== Listed entries ==

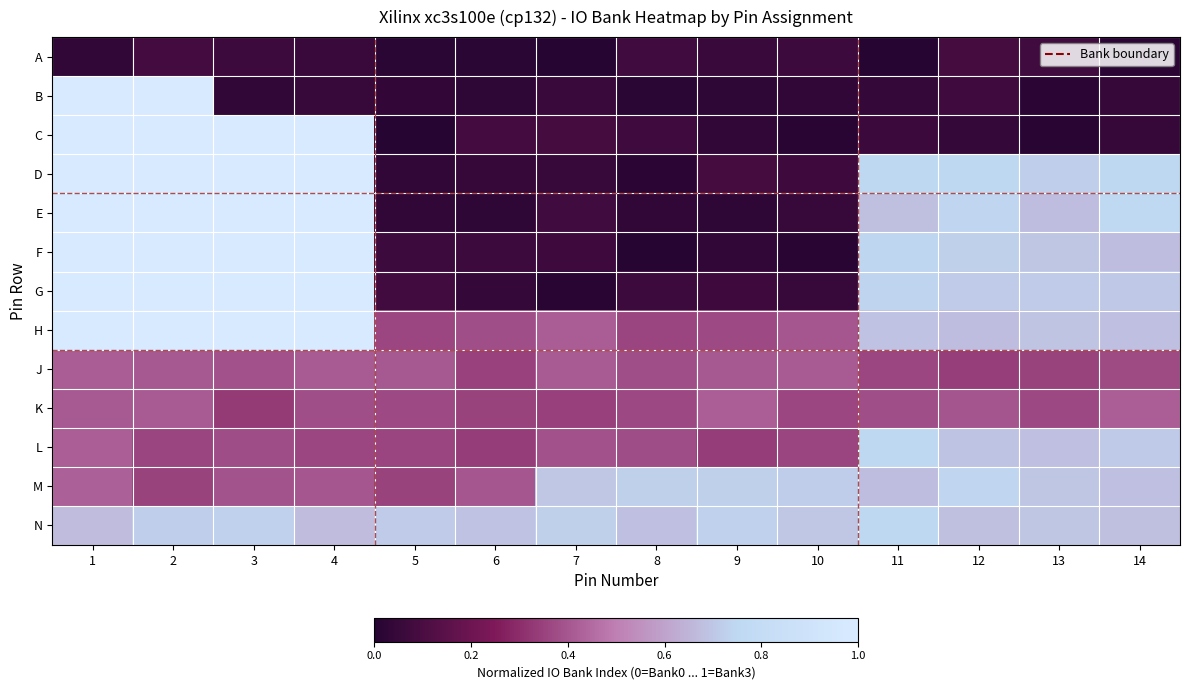

What is the total value across all series at 3?

8.3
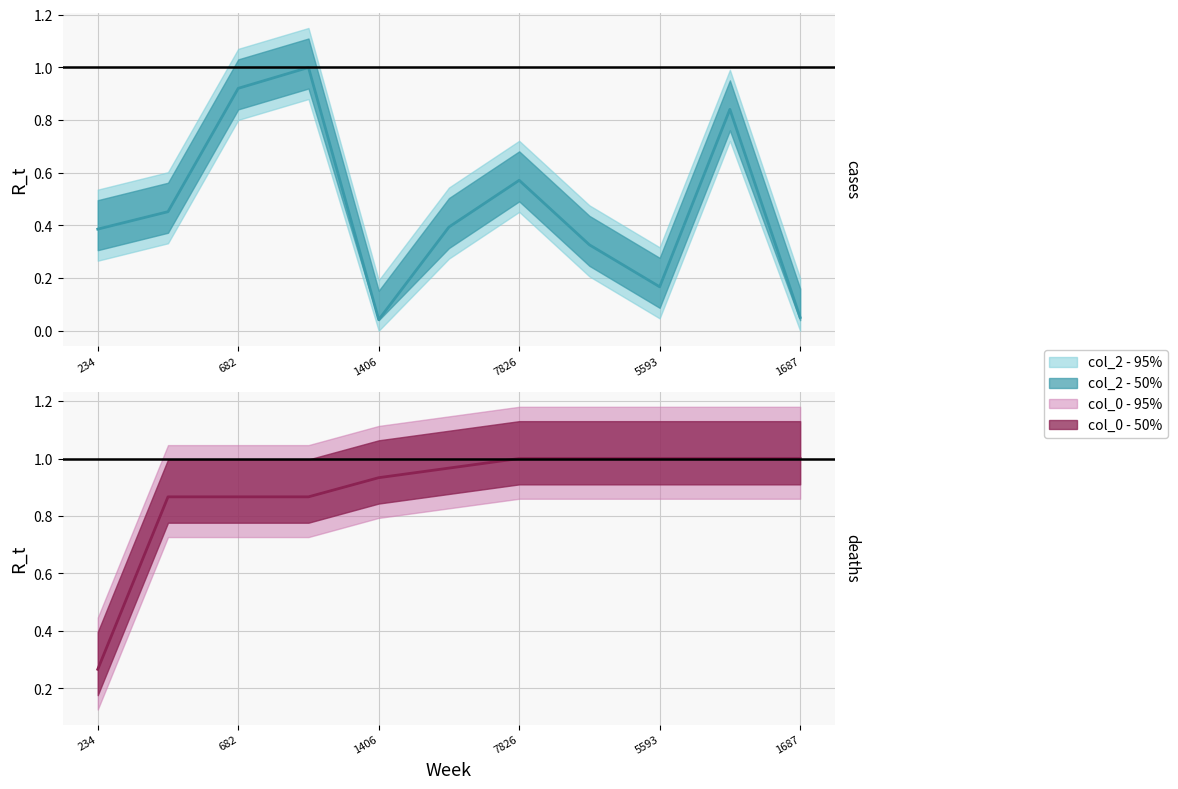

At which category is the sum across all series the highest?

17457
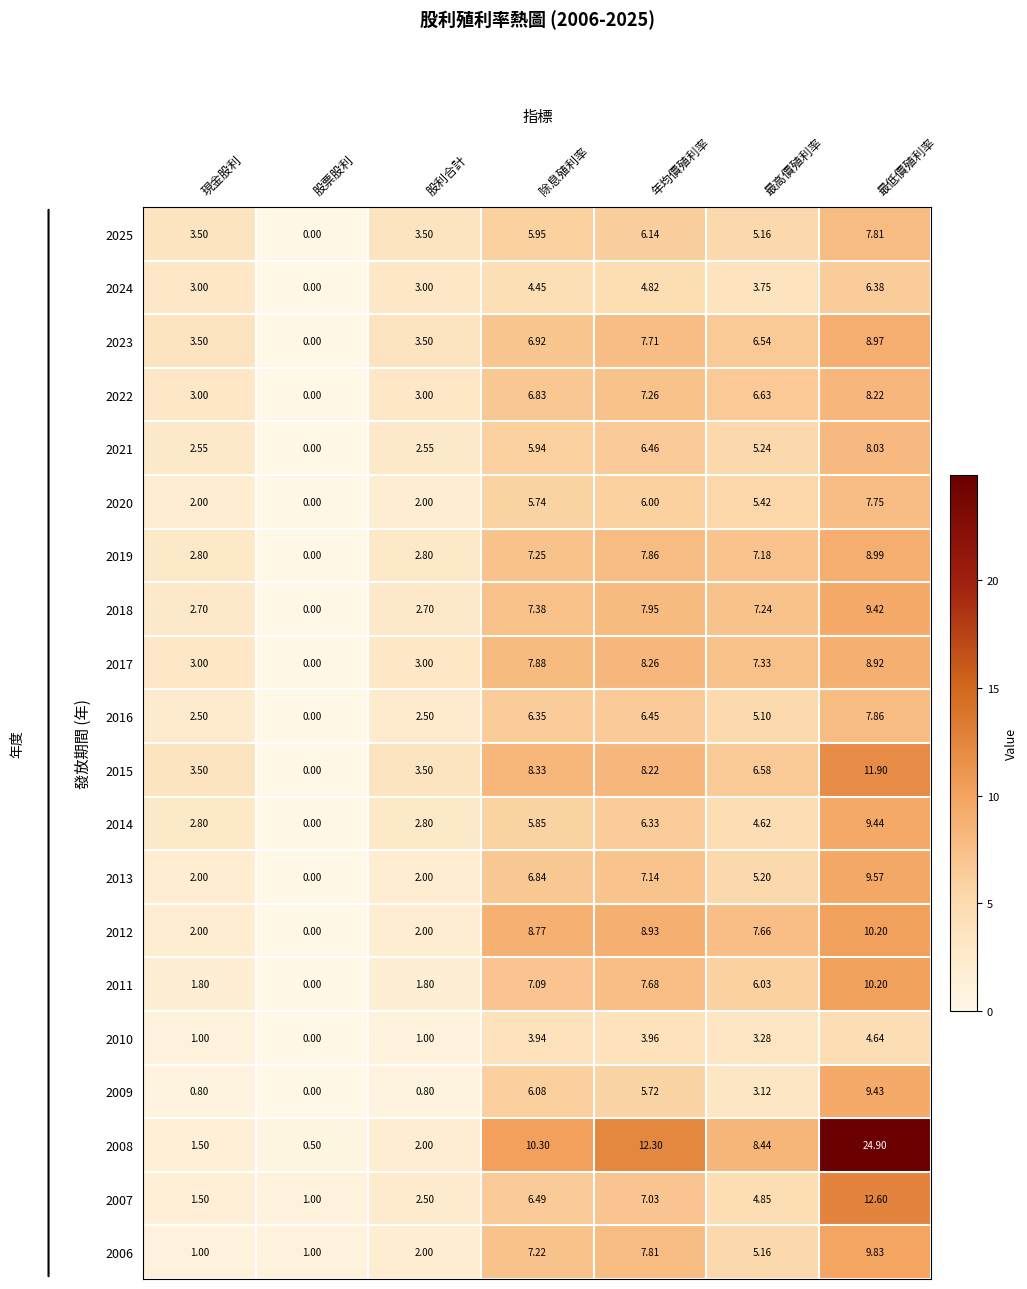

Is the value of 2018 at 現金股利 greater than the value of 2013 at 最低價殖利率?

No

===

## Work task
Rewrite the lines above with every occurrence of "series" changed to "data sets" and nothing else altered. Omit the pictures from your version.

## Answer to the problem
What is the total value across all data sets at 3?

8.3

At which category is the sum across all data sets the highest?

17457

Is the value of 2018 at 現金股利 greater than the value of 2013 at 最低價殖利率?

No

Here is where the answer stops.